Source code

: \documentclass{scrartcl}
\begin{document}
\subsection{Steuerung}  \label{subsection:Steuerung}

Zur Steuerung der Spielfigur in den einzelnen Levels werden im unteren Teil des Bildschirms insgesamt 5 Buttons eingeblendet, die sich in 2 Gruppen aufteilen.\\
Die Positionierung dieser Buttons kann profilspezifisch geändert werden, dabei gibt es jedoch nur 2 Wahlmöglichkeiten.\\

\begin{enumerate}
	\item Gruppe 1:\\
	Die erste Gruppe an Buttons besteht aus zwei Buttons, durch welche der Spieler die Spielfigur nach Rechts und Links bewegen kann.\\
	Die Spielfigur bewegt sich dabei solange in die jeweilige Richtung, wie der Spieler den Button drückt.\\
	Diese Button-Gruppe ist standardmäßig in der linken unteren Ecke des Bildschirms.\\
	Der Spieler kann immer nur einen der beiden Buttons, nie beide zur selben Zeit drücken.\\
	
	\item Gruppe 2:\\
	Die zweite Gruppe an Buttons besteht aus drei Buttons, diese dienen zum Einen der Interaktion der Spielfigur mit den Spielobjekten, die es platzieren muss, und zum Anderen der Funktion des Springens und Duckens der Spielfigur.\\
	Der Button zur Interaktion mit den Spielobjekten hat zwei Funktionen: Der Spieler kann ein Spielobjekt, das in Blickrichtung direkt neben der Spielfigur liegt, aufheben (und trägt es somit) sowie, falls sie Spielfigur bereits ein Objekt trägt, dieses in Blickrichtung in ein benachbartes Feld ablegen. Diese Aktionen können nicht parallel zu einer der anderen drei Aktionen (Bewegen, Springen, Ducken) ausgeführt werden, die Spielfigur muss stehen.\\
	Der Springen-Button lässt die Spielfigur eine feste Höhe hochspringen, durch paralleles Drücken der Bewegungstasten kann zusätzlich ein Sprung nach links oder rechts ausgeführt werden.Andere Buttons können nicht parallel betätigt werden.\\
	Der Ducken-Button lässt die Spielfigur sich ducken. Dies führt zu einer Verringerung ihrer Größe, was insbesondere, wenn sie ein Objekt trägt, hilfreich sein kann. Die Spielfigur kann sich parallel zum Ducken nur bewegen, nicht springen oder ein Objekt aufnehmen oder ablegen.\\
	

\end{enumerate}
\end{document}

^^^^^^^^

[What is required] Repeating the listing in full, word for word, is the required output.

[Answer for this exercise]
Source code

: \documentclass{scrartcl}
\begin{document}
\subsection{Steuerung}  \label{subsection:Steuerung}

Zur Steuerung der Spielfigur in den einzelnen Levels werden im unteren Teil des Bildschirms insgesamt 5 Buttons eingeblendet, die sich in 2 Gruppen aufteilen.\\
Die Positionierung dieser Buttons kann profilspezifisch geändert werden, dabei gibt es jedoch nur 2 Wahlmöglichkeiten.\\

\begin{enumerate}
	\item Gruppe 1:\\
	Die erste Gruppe an Buttons besteht aus zwei Buttons, durch welche der Spieler die Spielfigur nach Rechts und Links bewegen kann.\\
	Die Spielfigur bewegt sich dabei solange in die jeweilige Richtung, wie der Spieler den Button drückt.\\
	Diese Button-Gruppe ist standardmäßig in der linken unteren Ecke des Bildschirms.\\
	Der Spieler kann immer nur einen der beiden Buttons, nie beide zur selben Zeit drücken.\\
	
	\item Gruppe 2:\\
	Die zweite Gruppe an Buttons besteht aus drei Buttons, diese dienen zum Einen der Interaktion der Spielfigur mit den Spielobjekten, die es platzieren muss, und zum Anderen der Funktion des Springens und Duckens der Spielfigur.\\
	Der Button zur Interaktion mit den Spielobjekten hat zwei Funktionen: Der Spieler kann ein Spielobjekt, das in Blickrichtung direkt neben der Spielfigur liegt, aufheben (und trägt es somit) sowie, falls sie Spielfigur bereits ein Objekt trägt, dieses in Blickrichtung in ein benachbartes Feld ablegen. Diese Aktionen können nicht parallel zu einer der anderen drei Aktionen (Bewegen, Springen, Ducken) ausgeführt werden, die Spielfigur muss stehen.\\
	Der Springen-Button lässt die Spielfigur eine feste Höhe hochspringen, durch paralleles Drücken der Bewegungstasten kann zusätzlich ein Sprung nach links oder rechts ausgeführt werden.Andere Buttons können nicht parallel betätigt werden.\\
	Der Ducken-Button lässt die Spielfigur sich ducken. Dies führt zu einer Verringerung ihrer Größe, was insbesondere, wenn sie ein Objekt trägt, hilfreich sein kann. Die Spielfigur kann sich parallel zum Ducken nur bewegen, nicht springen oder ein Objekt aufnehmen oder ablegen.\\
	

\end{enumerate}
\end{document}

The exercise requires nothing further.